A Python script that extracts metadata from Electron Microscopy (EM) data for Materials Science (MS).
The extractor is wrapped by a GoLang orchestrator, which will feed the extracted metadata to the Converter, for conversion to OSC-EM schema.
Currently supported file formats: .emd, .prz.
All materials science data files to be studied so far within the scope of OpenEM are in some form of hdf5 format. To read them and extract their metadata, we are using extrernal libraries suited for this task. These extrernal dependecies are the reason this extractor is written in Python, as Go does not support all of them. In the rare case that a file cannot be processed by a library, the fallback solution is to use numpy, since all hdf5 files can also be read as numpy files.
Located in extractor/__main__.py.
Working for both .emd and .prz files, with the exception of some types of .prz files, which are still unsupported.
For these unsupported files we use numpy for manual extraction.
Note that the metadata of those will not be as complete.
Python 3.12.3, plus those found in requirements.txt
You can directly run the extractor as it is, with python3 -m extractor <input_directory>.

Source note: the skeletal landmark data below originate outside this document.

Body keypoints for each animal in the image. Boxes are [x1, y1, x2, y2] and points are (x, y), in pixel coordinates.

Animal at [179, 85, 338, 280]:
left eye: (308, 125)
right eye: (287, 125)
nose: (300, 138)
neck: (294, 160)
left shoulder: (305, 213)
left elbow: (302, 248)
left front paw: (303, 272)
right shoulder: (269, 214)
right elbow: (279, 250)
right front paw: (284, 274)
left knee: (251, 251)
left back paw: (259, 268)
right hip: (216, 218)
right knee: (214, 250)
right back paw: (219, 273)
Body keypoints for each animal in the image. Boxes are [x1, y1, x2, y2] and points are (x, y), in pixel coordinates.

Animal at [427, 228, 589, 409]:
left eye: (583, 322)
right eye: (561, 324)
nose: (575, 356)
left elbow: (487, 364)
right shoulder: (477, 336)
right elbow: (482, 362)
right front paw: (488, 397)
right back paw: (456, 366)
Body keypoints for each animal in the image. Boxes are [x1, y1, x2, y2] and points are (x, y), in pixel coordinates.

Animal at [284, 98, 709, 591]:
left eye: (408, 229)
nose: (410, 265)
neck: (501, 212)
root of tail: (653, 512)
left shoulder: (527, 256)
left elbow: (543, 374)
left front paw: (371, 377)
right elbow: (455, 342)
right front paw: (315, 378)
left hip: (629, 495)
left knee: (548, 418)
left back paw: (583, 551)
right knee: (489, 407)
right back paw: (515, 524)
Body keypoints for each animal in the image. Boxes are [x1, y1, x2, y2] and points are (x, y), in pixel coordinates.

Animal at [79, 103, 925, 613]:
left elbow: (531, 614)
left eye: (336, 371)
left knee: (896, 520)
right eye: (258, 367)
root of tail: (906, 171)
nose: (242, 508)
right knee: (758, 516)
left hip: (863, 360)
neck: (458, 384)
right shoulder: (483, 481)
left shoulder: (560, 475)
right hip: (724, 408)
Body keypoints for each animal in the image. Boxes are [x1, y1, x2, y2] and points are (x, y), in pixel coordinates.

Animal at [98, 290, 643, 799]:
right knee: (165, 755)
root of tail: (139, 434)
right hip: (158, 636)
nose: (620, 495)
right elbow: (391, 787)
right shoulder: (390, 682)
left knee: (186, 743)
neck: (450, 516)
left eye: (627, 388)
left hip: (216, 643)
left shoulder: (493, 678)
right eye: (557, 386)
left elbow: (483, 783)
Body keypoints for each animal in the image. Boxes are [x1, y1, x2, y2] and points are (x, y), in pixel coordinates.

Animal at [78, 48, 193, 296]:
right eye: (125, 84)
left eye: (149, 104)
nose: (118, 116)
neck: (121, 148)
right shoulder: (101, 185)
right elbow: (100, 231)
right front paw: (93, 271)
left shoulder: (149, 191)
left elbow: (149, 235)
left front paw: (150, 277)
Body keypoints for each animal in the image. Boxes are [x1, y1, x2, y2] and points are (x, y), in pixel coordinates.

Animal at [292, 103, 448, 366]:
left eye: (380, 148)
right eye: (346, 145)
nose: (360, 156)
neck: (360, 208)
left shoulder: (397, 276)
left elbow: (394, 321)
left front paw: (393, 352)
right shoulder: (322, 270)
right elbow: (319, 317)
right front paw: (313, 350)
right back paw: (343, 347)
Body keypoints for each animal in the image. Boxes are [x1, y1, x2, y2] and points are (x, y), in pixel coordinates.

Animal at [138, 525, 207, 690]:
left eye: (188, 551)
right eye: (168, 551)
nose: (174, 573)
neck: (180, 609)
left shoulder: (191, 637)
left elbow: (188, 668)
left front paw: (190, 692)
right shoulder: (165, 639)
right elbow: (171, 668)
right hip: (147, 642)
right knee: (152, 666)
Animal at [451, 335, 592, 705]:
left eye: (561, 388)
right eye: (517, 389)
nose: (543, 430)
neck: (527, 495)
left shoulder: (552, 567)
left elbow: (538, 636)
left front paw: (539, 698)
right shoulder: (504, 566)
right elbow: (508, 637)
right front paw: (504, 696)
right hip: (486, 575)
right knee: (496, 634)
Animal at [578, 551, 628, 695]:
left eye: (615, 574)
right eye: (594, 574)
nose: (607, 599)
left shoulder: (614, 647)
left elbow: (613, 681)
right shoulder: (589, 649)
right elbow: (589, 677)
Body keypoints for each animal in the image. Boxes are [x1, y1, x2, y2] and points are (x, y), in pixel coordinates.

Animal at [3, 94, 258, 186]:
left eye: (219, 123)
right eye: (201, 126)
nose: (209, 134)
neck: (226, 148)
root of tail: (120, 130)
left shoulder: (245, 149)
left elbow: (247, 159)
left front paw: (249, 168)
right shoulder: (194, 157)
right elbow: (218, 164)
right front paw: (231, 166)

For each file inside <input_directory> with name <file_name>, the script will print out the metadata results. If you uncomment the relevant part of the code in the script, then it will also create a metadata file named "<file_name>_metadata.json" for each file. By default, it will create a folder named "ms_extractor_results" where all the outputs will be written.
To be able to run both Python and Go code together, and to avoid introducing external dependencies, we bundle the extractor into an executable and use a Go wrapper script.
We use PyInstaller to create the executable.
PyInstaller is a tool that bundles Python applications and all their dependencies into a single executable file. It packages Python code as bytecode along with a Python interpreter, making it run on systems without Python installed.
1. Set Up Environment: Create and activate a Python 3.12.3 virtual environment and install the extractor dependencies and PyInstaller:
python3.12 -m venv ms_extractor
source ms_extractor/bin/activate
python -m pip install --upgrade pip
pip install -r requirements.txt pyinstaller2. Usage:
pyinstaller --onefile --name=extractor_bin extractor/__main__.py --hidden-import=numpy.core._multiarray_umath --hidden-import=numpy.core._multiarray --collect-all=numpyWhere:
--onefile: Creates single executable (slower startup; extracts to temp directory)--name=extractor_bin: Custom name for the executable--hidden-import: Add these flags to ensure numpy compatibility- PyInstaller automatically detected and included:
rsciioand its dependenciesnumpyand related librariesh5pyfor HDF5 file support
This creates:
dist/directory with your executablebuild/directory with temporary files.specfile (build configuration)
3. After compilation:
# Check file type
file dist/extractor_bin
# Check size
ls -lh dist/extractor_bin
# Test the executable
./dist/extractor_bin <input_directory>4. Cleanup: After a successful build, you can remove the temporary files.
rm -rf build/
rm *.spec # if you don't need to customizeextractor_bin is the only thing you need for local development and, as long as it is in the /dist directory, it will be automatically detected by the orchestrator.
The Python extractor is bundled as an executable and invoked by the Go orchestrator (main.go).
This means that, after completing the metadata extraction, the Go orchestrator will then call the module for convertion to OSC-EM schema.
The orchestrator expects two required flagged arguments:
-i <input_directory>(required): directory holding the single data file to process-o <output_file>(required): output path for the converted OSC-EM result
Optional development override:
-e <path>(optional): local path to a different extractor (developer override)
Build and run from a cloned repo (assets provided locally):
go build -o ms_reader main.go
./ms_reader -i /path/to/input -o <output_file>.json
Run using another extractor (developer override):
./ms_reader -i /path/to/input -o <output_file>.json -e /path/to/extractor_bin
For MS we assume that one experiment (one dataset) will only consist of one file. Hence, <input_directory> should contain one file each time. That is, the current version of the MS metadata extractor does not cover cases where a dataset may consist of multiple files.
For the converter to understand which MS conversion table to use, we read the type of the file inside <input_directory> and instruct the Go module to use the revelant table.
Currently there are two such tables: one for .emd and one for .prz files.
Keep in mind that:
- The code expects a single file inside
<input_directory>(one dataset per run). - For the converter to choose the correct table we read the file type inside
<input_directory>. Currently supported tables are for.emdand.przfiles. - For the program to run locally we need to provide the required extractor executable.
- No locally built binary should be committed to the repo.